[Data entries]
-=-=-=-=-

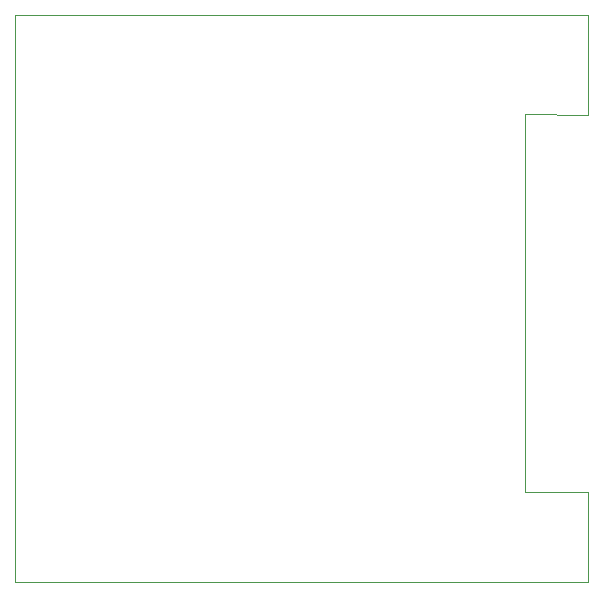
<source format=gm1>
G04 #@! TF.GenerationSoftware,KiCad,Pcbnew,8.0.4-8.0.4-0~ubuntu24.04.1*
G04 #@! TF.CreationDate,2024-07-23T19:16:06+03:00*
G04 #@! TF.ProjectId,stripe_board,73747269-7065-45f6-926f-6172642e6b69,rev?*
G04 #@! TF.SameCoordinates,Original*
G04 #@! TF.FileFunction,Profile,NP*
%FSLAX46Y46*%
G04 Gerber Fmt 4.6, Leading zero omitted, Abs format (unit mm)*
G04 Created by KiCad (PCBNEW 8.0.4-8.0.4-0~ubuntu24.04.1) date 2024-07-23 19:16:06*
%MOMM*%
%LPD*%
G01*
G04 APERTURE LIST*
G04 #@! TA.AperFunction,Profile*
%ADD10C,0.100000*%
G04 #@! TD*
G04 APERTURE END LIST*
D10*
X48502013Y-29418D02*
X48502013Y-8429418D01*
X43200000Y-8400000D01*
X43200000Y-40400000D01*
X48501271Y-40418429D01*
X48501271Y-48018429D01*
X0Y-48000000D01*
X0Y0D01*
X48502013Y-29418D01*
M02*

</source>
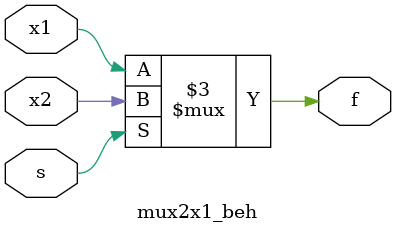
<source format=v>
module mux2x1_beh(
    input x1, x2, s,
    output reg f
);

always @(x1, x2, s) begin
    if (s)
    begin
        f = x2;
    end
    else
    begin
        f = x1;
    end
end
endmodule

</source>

-=-=-=-=-

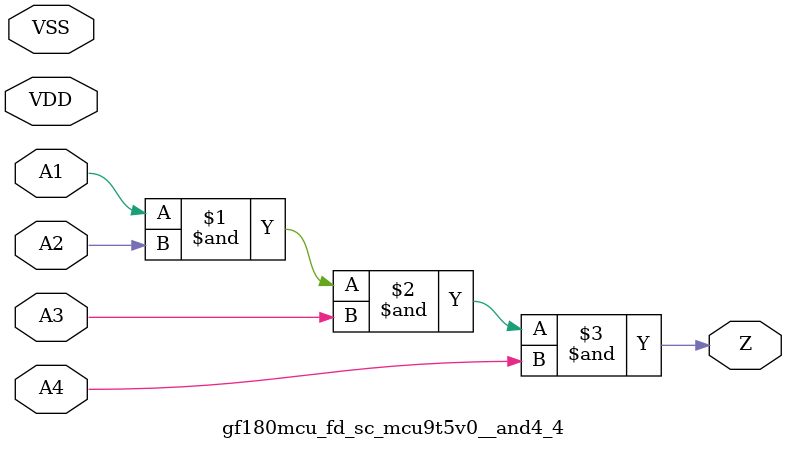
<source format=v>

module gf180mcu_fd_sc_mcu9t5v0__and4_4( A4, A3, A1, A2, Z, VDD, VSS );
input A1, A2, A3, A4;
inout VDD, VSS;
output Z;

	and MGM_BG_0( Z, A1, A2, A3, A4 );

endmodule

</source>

-=-=-=-=-

Where a line in the records above contains the string "LIST", return that line.

**ANSWER AREA**
G04 APERTURE LIST*
G04 APERTURE END LIST*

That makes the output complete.